Emily: As you were growing up, you went to Oxford Brookes, moving over from Texas. What was it that led you to do such a big move, away from family and from all your friends?

Andrea: Not many people had even heard of Oxford Brookes where I came from. I did a study abroad programme my third year at university, for, I think it was from September to December in Oxford. I was studying with my American University, but we were staying on one of the Oxford campuses and using their laundry and cafeteria.

I fell in love with Oxford just from being there for those few months. I knew that I wanted to go back. I had known of a girl who went to Oxford Brookes and did their English Literature masters and so I talked to her about it and I applied and got in. I really wanted to live overseas and doing a master's degree was a good excuse to do that.

I had some family friends who lived there, who were missionaries with my parents and they were living in Oxford at the time. So I had some contacts once I went back over there. It was a crazy leap, but to me at the time, I was 22, and I thought it would be a fun adventure.

Emily: You talk in your book about how you faced some of the really big questions about your faith when you were in Oxford. Please could you tell me about that?

Andrea: I grew up in the church and then I went to a university that was affiliated to a certain denomination in the church. My professors were Christians, I think all of them were. There were a lot of Christians at that university. So I had yet to experience the real world, where not everyone around me believes the same thing that I do.

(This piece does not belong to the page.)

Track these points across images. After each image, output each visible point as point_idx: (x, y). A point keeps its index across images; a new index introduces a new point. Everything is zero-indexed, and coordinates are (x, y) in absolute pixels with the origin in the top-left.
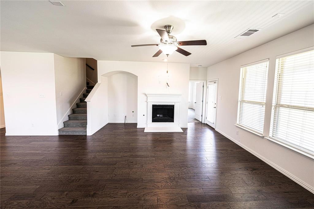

I stepped foot on the Brookes campus and realised I was the only Christian in this class of 20 or 25 students. I don't think any of my professors were, maybe they had other religions. I was kind of the religious representative of the group.

That will definitely get you to look at the world in a different way. I started seeing the world through the lens of my agnostic and atheist friends, rather than just my Christian world view. I started to see how you can live your life without this whole faith and religion thing that I'd had my entire life. That really got me asking questions and having conversations with those friends, who were very open and accepting of who I was and what I believed, but didn't believe it for themselves.